After birth, the cub was removed for examination and will be hand-raised by keepers to ensure survival and wellbeing. This process also lowers animal stress for future hands-on care. The cub will stay at Nashville Zoo with plans to eventually introduce him to a potential mate.

Nashville Zoo and the Smithsonian’s National Zoo and Conservation Biology Institute have a long history of working together on Clouded Leopard conservation. Since 2000, they have collaborated with Point Defiance Zoo and Thailand’s Zoological Park Organization to form the Clouded Leopard Consortium and develop breeding programs as well as field monitoring projects for Clouded Leopards in Thailand.

Because the captive Clouded Leopard population is not self-sustaining, it necessitates the need for intensive reproductive management techniques to maintaining captive populations not only in the U.S. but also throughout the world.

“This cub, the first Clouded Leopard offspring produced with cryopreserved semen, is a symbol of how zoos and scientists can come together to make positive change for animals and preserving global biodiversity,” said Dr. Crosier. “Collaboration is the key to conservation of Clouded Leopards, along with so many other rare and endangered species we care for and study.”

The first successful Clouded Leopard AI was performed at Nashville Zoo in 1992 by Smithsonian scientist JoGayle Howard and Nashville Zoo President Rick Schwartz. In 2015, Dr. Comizzoli contributed to a successful birth using cooled semen and the new AI technique at the Khao Khew Open Zoo in Thailand.

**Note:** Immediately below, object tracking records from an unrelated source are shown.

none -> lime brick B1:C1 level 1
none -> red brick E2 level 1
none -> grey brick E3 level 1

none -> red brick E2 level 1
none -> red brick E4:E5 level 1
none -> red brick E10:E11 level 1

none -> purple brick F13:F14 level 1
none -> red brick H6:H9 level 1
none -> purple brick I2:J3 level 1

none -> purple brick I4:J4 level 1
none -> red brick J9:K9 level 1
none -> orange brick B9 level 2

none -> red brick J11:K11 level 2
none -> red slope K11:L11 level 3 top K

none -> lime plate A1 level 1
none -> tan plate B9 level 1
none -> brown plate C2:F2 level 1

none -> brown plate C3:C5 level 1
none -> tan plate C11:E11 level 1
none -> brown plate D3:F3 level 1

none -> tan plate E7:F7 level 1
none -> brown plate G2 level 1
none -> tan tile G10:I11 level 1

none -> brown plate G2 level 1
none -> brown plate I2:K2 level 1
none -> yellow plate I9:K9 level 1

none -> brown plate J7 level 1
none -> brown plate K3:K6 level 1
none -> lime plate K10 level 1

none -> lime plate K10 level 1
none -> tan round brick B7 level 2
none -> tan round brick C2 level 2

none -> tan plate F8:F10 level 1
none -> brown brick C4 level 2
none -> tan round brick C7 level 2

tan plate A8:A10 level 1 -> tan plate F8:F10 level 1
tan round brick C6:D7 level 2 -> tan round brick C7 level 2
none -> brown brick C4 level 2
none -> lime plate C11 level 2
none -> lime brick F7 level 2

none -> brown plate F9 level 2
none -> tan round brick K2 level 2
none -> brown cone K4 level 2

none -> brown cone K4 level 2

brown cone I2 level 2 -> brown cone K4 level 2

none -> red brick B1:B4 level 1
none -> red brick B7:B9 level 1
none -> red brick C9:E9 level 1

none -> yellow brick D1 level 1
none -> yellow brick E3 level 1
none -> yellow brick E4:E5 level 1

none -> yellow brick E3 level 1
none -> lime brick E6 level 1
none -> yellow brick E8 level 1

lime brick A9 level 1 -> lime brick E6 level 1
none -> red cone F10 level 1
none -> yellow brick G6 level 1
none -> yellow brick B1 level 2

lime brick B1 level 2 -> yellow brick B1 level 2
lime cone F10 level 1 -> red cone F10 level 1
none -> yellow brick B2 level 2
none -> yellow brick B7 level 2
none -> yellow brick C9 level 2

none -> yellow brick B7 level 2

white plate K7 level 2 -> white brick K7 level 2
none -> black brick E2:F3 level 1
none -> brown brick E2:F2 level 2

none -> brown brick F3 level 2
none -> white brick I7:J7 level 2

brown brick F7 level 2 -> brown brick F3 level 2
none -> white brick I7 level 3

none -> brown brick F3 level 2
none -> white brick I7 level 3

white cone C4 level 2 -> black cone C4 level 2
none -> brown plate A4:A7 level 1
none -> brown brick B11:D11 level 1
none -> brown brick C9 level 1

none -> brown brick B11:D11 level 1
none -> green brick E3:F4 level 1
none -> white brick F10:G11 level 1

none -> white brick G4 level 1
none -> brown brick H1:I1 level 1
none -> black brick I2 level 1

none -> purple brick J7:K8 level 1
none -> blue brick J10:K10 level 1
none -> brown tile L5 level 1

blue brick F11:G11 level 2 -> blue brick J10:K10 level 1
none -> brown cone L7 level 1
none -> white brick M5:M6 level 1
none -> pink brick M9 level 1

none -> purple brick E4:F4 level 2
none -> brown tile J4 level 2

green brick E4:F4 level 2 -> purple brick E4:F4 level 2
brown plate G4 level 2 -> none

Clouded Leopards are among the most rare of the world’s cat species and one of the most secretive. Due to limited knowledge of this species, they have proved difficult to breed in captivity. They are sensitive to auditory and visual disturbances, increasing the stress levels during captive breeding programs. This factor leads facilities, such as Nashville Zoo, to work with artificial insemination specialists to increase the size and diversity of the captive bred population.